Vortices seen in Fermi gas

22 Jun 2005 Isabelle Dumé

Physicists have found conclusive evidence for superfluidity - flow without resistance - in an ultracold Fermi gas. Although indirect evidence for superfluidity in Fermi gases has been seen before, low-temperature physicists have been searching for definitive evidence in the shape of quantized vortices in a rotating gas. Now Wolfgang Ketterle and colleagues at the Massachusetts Institute of Technology (MIT) have observed these vortices in a gas of lithium-6 atoms (Nature 435 1047). The results could shed new light on systems as diverse as high-temperature superconductors and the quark-gluon plasma.

Figure 1

All atoms are either bosons or fermions depending on the value of their intrinsic angular momentum or “spin”, and the difference between the two becomes clear at ultracold temperatures. Bosonic atoms have integer spins in quantum units and can collapse into the same quantum ground state in a process known as Bose-Einstein condensation (BEC). This process is at the heart of both superconductivity – the flow of electric current without resistance – and superfluidity.

Fermions, on the other hand, have half-integer spins and obey the Pauli exclusion principle. This means that two fermionic atoms cannot occupy the same quantum state. However, they can bind together to form a bosonic molecule that can then undergo condensation. Similarly, electrons – which are fermions – can form “Cooper pairs” and undergo condensation in the Bardeen-Cooper-Schrieffer (BCS) theory of superconductivity.

It is the possibility of reproducing this Cooper-pairing process in a Fermi gas, and possibly learning more about the mysterious pairing mechanism that underpins high-temperature superconductivity, that has led to intense interest in these systems.

Ketterle and co-workers started with a lithium-6 gas that had been cooled to about 50 nanokelvin and then applied a magnetic field to change the strength of the interactions between the atoms. For certain field strengths the atoms formed molecules that subsequently condensed to form a molecular BEC.

Next, the MIT team increased the strength of the magnetic field to convert the molecular condensate into a Fermi gas with strong interactions between the atoms. Finally, they used a green laser beam as a “spoon” to vigorously stir this gas and make it rotate.

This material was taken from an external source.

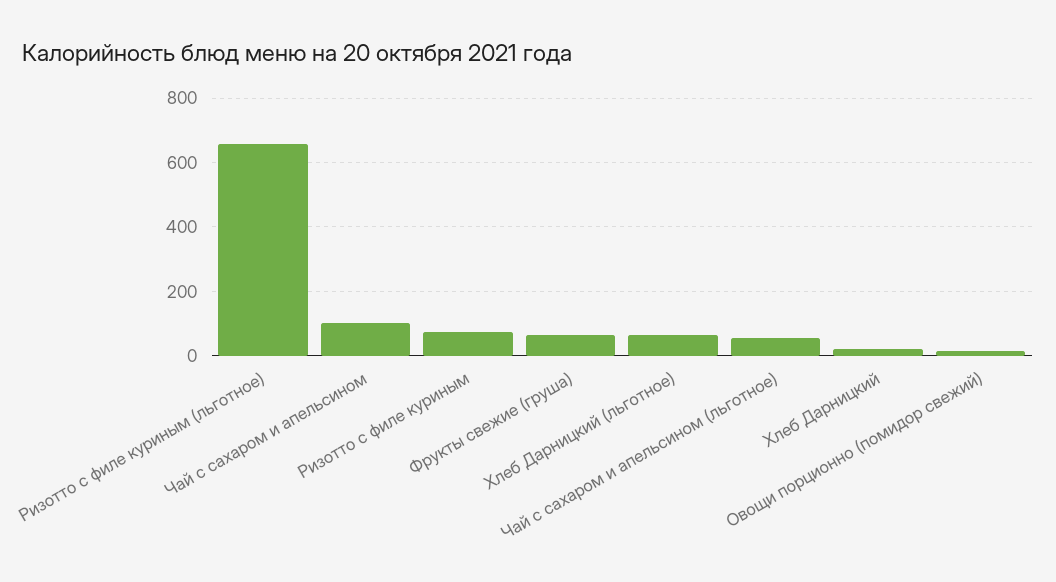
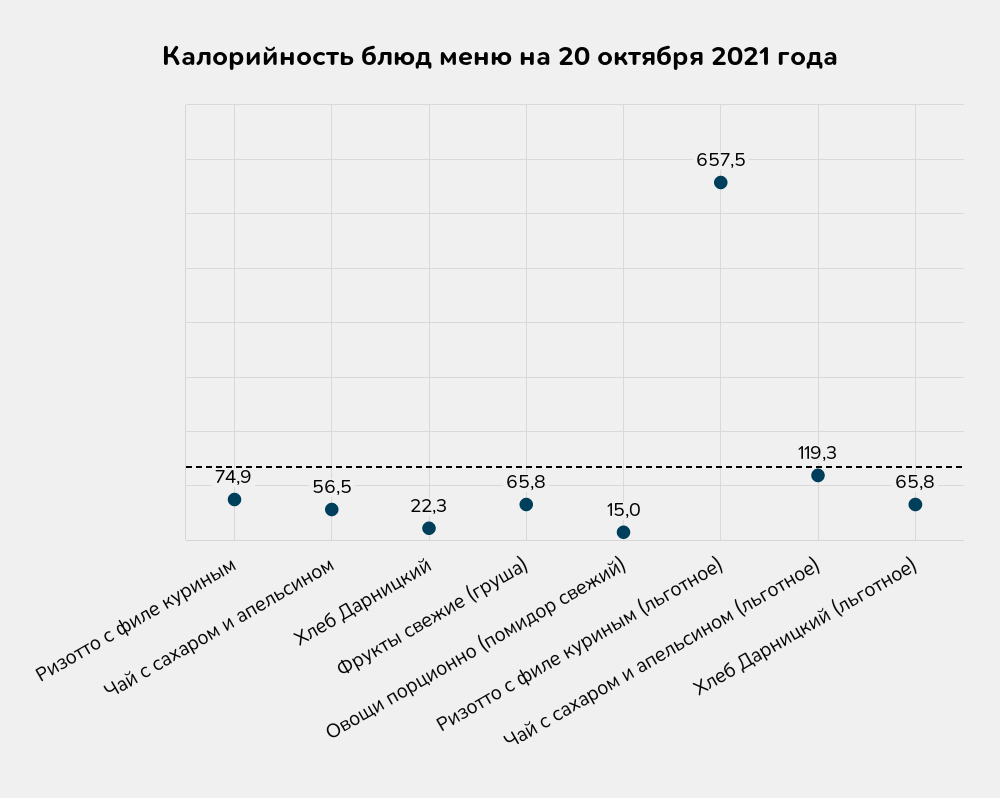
Чай с сахаром и апельсином: 100 -> 56.5
Чай с сахаром и апельсином (льготное): 60 -> 119.3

In contrast to a normal fluid such as water, a superfluid can only rotate by forming a regular array of quantized vortices, each of which carries part of the total angular momentum of the superfluid. In addition to expelling atoms from their centres to leave a string-like hollow core, the vortices also repel each other to form a regular lattice pattern.

“When we observed the beautiful array of vortices, we instantly knew we had created a new form of matter – a high-temperature superfluid,” says Martin Zwierlein, lead author of the paper. “It might sound confusing to call it a high-temperature superfluid, but scaled to the density of electrons in a metal, the transition from a normal gas to a superfluid would occur well above room temperature.”

Zwierlein also points out that the size of the Cooper pairs in a superconducting material is fixed, whereas the properties of the atom pairs in a superfluid Fermi gas can be changed by simply changing the magnetic field. “Thanks to this unique level control,” says Zwierlein, “superfluid Fermi gases can serve as model systems for high-temperature superconductors and even more exotic forms of matter such as neutron stars or the matter that existed in the early stages of the universe.”